• Task statement: Where a picture appears, leave it out, and transcribe all the lines below exactly.

• Material provided:
·····

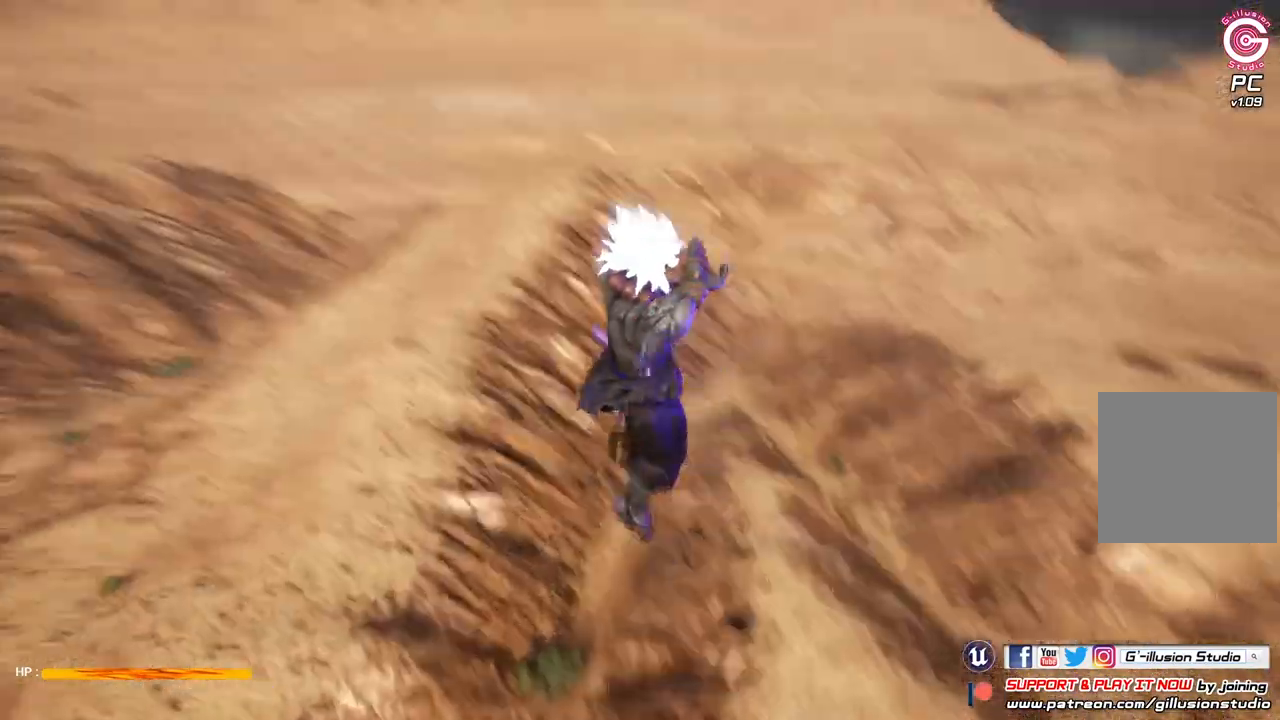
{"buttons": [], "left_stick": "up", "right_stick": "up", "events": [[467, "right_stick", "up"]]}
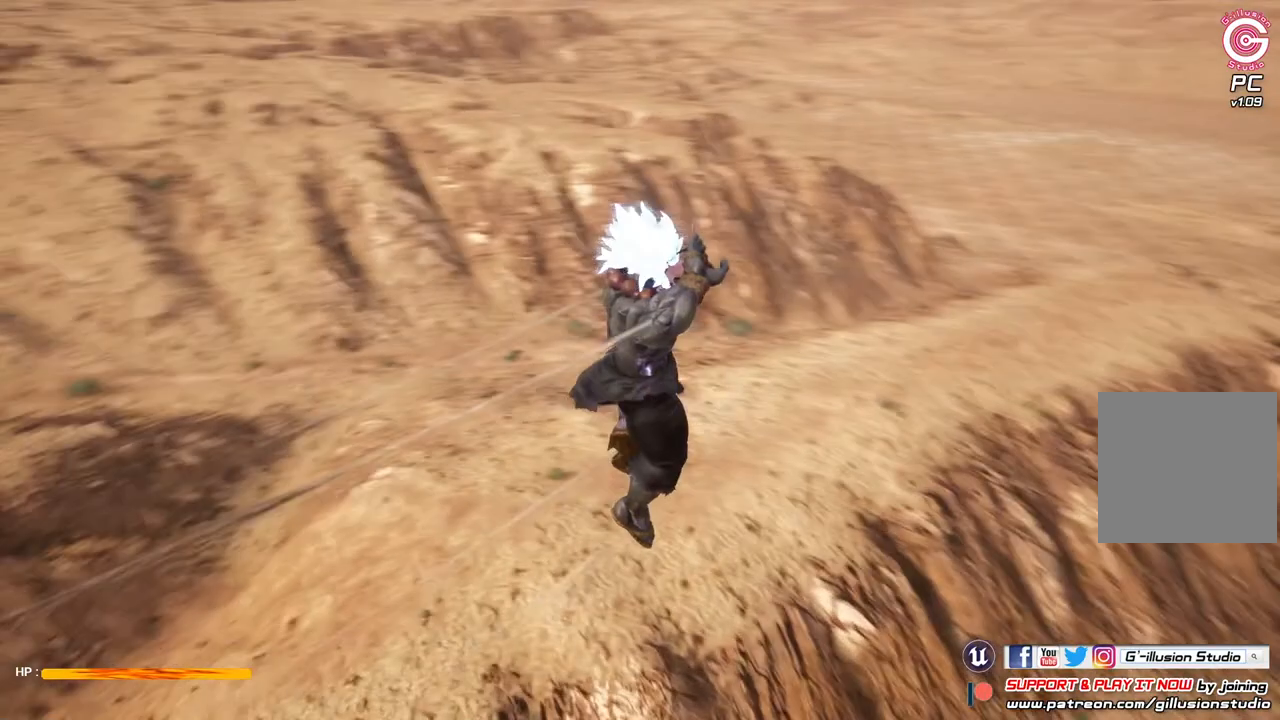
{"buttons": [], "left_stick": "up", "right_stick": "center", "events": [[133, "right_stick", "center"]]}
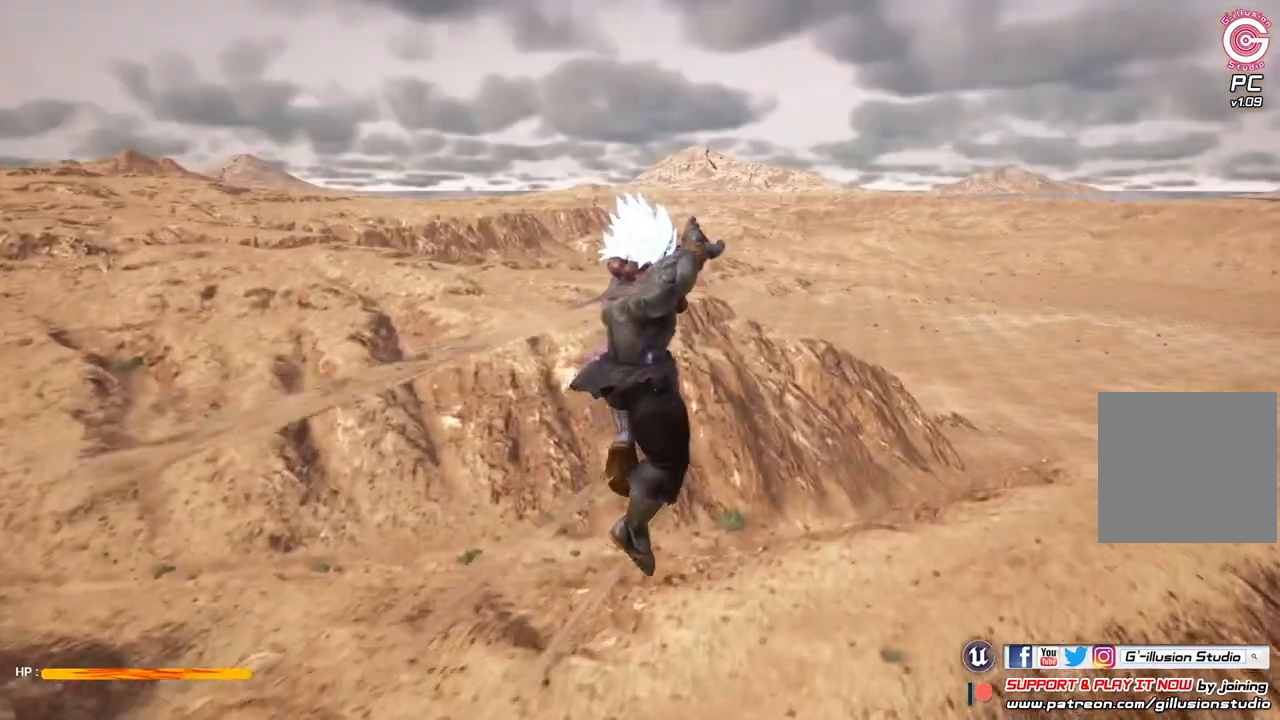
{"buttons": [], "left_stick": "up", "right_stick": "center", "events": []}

·····

• Task output:
{"buttons": [], "left_stick": "up", "right_stick": "up", "events": [[467, "right_stick", "up"]]}
{"buttons": [], "left_stick": "up", "right_stick": "center", "events": [[133, "right_stick", "center"]]}
{"buttons": [], "left_stick": "up", "right_stick": "center", "events": []}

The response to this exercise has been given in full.